Ghana is an Appealing Upstream Option For East Africa’s Hegemony

Posted on :Friday , 22nd October 2021

For the past two decades, Africa has been seen as the new frontier of oil and gas exploration, with many of the world's largest oil and gas firms vying to buy properties in an as-yet untapped store of natural resources critical to our way of life.

While the East African powerhouse of Kenya, Uganda, Rwanda, Burundi and Tanzania have since seen massive development in their oil and gas infrastructure, Ghana has emerged as an alternative destination for oil majors looking for ways in which to diversify their portfolio of assets. As recently as 2007, Ghana’s first oil and gas resources were discovered.

One of those companies, Tullow Oil, recently announced its ‘Value Maximization Plan’, with the intention of investing over $4 billion over the next decade to deliver over 50 wells and consistent revenue to Tullow and the Government of Ghana.

The Ghana ‘Value Maximization Plan’ is also focusing on a program of operational turnaround, which is targeting in excess of 95 per cent uptime at both FPSOs. Tullow are also making sure that both fields continue to be consistent and reliable suppliers of natural gas. Gas from the Jubilee and TEN fields contribute significantly towards Ghana’s domestic energy supply, and so ensuring stability from both fields is a welcome step towards securing energy demand.

In April 2021, Tullow began a multi-year, multi-well drilling campaign, and will drill four wells in total in 2021, consisting of two Jubilee production wells, one Jubilee water injector well, and one TEN gas injector well. The J56 production well came on stream in July 2021 and is slightly ahead of pre-drill expectations.

Elsewhere, other oil companies are also finding success. In July, Italian oil and gas company Eni made an important oil find offshore Ghana, close to its existing Sankofa hub, which would allow it to fast-track production in the region. This follows on from another successful discovery at Akoma in May 2019, with the two wells predicted to contain between 500 and 700 million barrels of oil equivalent.

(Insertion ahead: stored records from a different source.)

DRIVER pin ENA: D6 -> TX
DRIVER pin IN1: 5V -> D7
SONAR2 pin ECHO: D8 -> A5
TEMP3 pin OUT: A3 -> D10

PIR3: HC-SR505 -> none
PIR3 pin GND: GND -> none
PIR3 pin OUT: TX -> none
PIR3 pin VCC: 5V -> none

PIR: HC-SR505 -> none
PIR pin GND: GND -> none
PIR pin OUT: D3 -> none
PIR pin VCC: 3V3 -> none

Heritage Oil are doubling down on their investment in the country too, which began in 2014 with the acquisition of interest in both the Offshore South West Tano Block and the East Keta Block. They are in the midst of attempting to secure a partner to drill two exploration wells offshore Ghana, targeting the extraction of more than 400 million barrels of oil in the area. A major stake in their deepwater block is on offer, in return for funding a ‘low risk’ exploration and appraisal campaign.

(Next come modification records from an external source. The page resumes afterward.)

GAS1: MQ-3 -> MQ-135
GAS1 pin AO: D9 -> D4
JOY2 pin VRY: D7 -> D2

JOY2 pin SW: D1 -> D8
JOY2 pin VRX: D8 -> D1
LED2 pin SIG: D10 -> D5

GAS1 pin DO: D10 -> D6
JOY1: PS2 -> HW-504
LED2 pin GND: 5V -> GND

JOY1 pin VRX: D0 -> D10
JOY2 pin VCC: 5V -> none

The promising oil and gas market in Ghana is not immune from external pressures and stresses, however. A shift in focus for oil majors from fossil fuels to renewable energy in recent years has seen some abandon their assets in Ghana altogether – ExxonMobil quit the country this year without drilling a single well, for example. Meanwhile, perennial investors in African infrastructure programs, China, have begun to look elsewhere.

Where there is uncertainty, there is also opportunity. Ministers in Ghana are seeking parliamentary approval to borrow as much as $1.65 billion to accelerate oil and gas exploration by acquiring and developing stranded assets, with the hope to incorporate these assets into the Ghana National Petroleum Corp’s (GNPC) portfolio.

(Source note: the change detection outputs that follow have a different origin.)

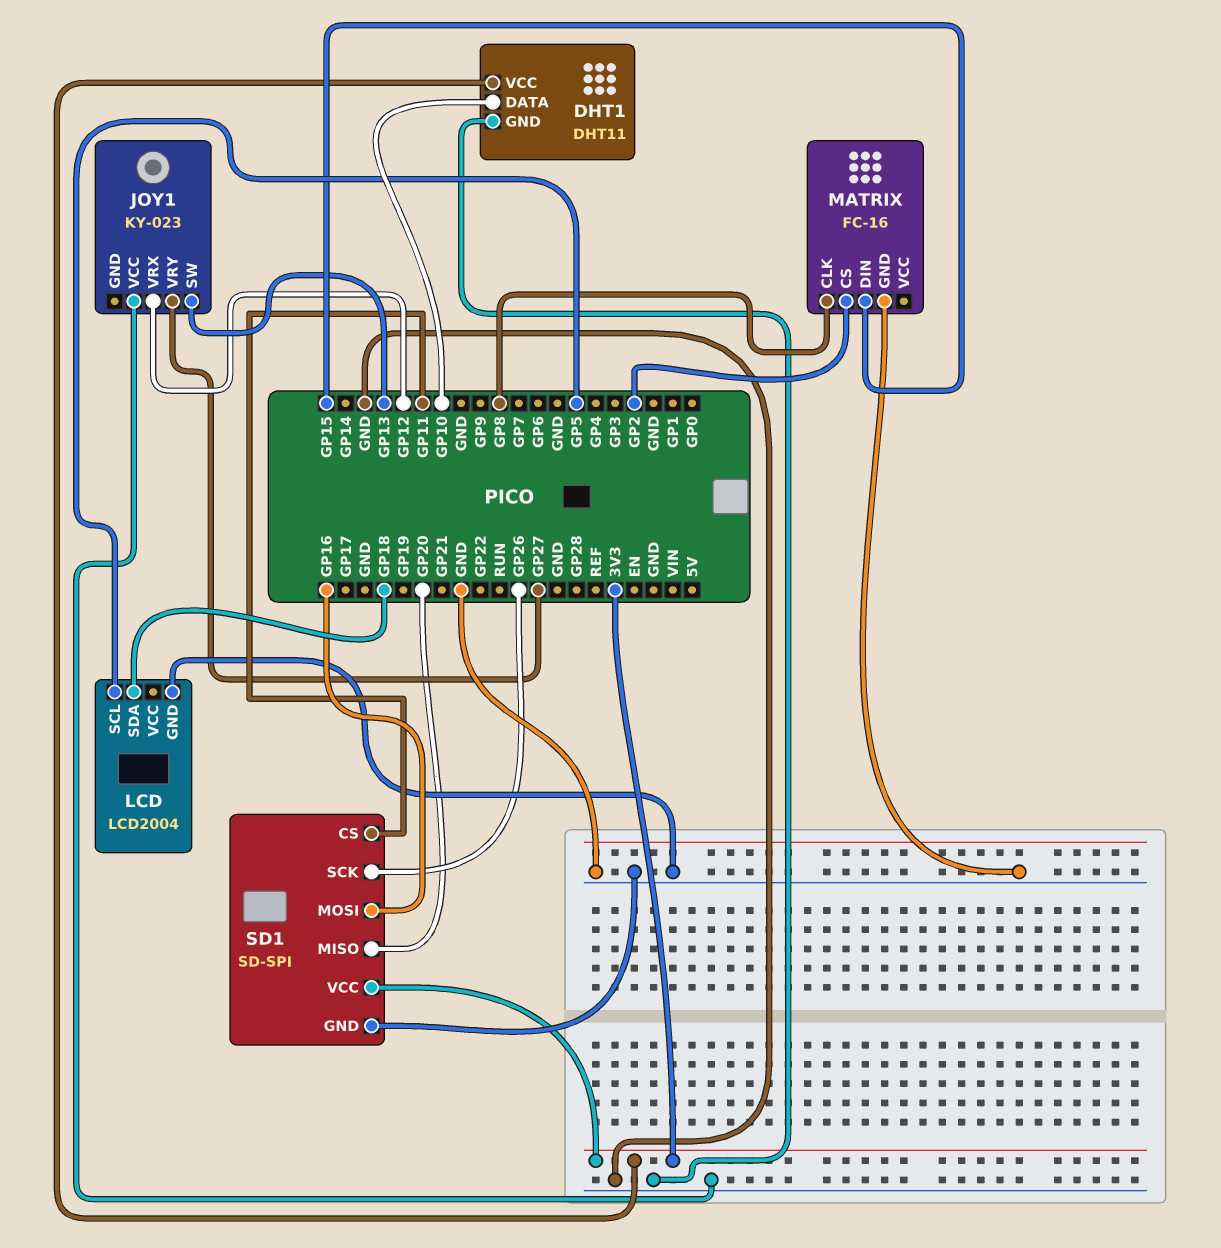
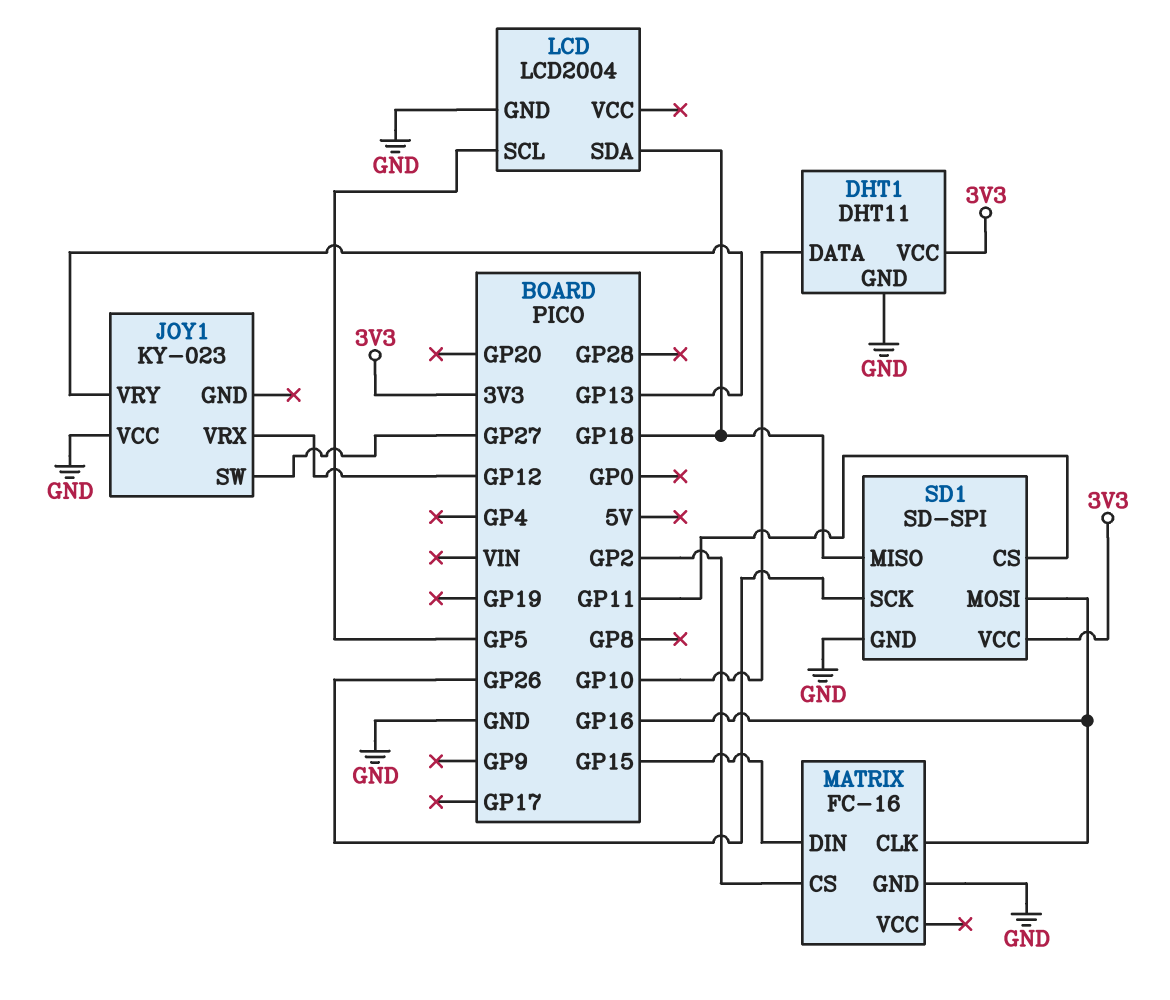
JOY1 pin SW: GP13 -> GP27
JOY1 pin VRY: GP27 -> GP13
MATRIX pin CLK: GP8 -> GP16
SD1 pin MISO: GP20 -> GP18

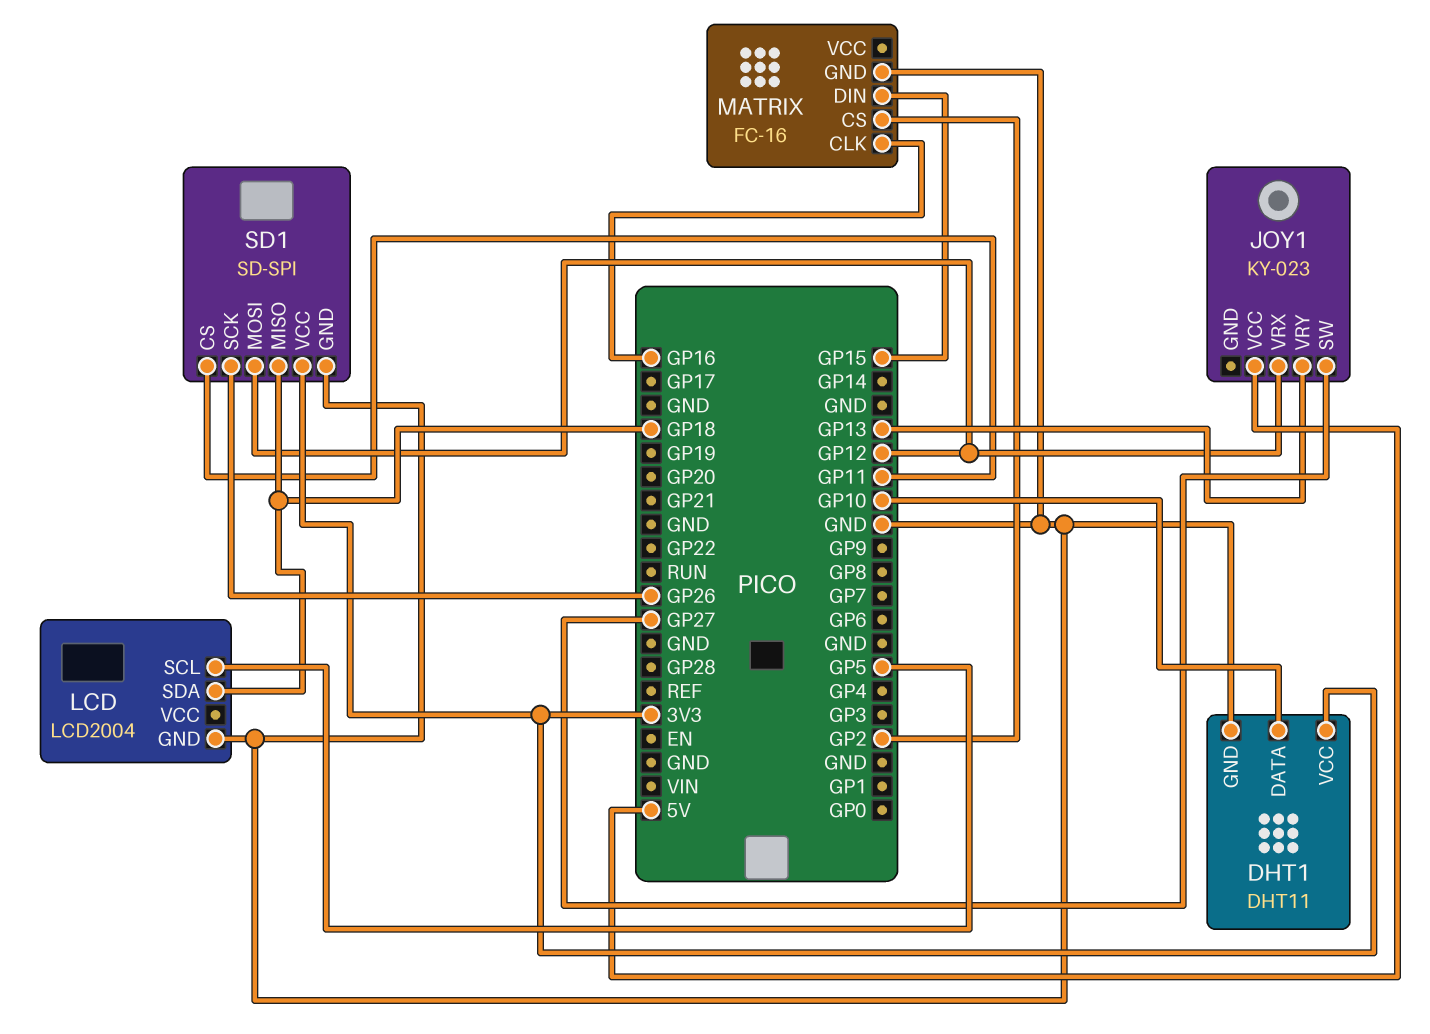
JOY1 pin VCC: GND -> 5V
SD1 pin MOSI: GP16 -> GP12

According to Ghana’s Finance Minister, Ken Ofori-Atta, for the country to become an operator in its own right, legal amendments may be required which allow the state-owned oil company to enter into reserve-based lending transactions. While the risk is clear, the potential is enormous.

A panel of speakers will be discussing how the energy transition will impact the national economic growth of traditional hydrocarbon producers at Africa Oil Week and will include esteemed guests such as Hon. Matthew Opoku Prempeh, Minister of Energy for Ghana.

The growing pressure on fossil-fuel-dependent African governments to improve their fiscal and regulatory conditions, as well as seek alternative industries or policies to diversify their economies, will be taken into account. This includes fiscal policies like tax incentives, oil subsidies, investor protection, and price-setting mechanisms; avoiding the risk of stranded assets; transparency initiatives and stakeholder dialogue; and flexibility and resilience to respond to changing market conditions and operating environments.

Dr. K.K. Sarpong, CEO of Ghana National Petroleum Corporation, and Egbert Faibille Jnr., CEO of the Ghana Petroleum Commission, will also be joining the Ghanaian team and providing a focused display on Ghana's upstream prospectivity.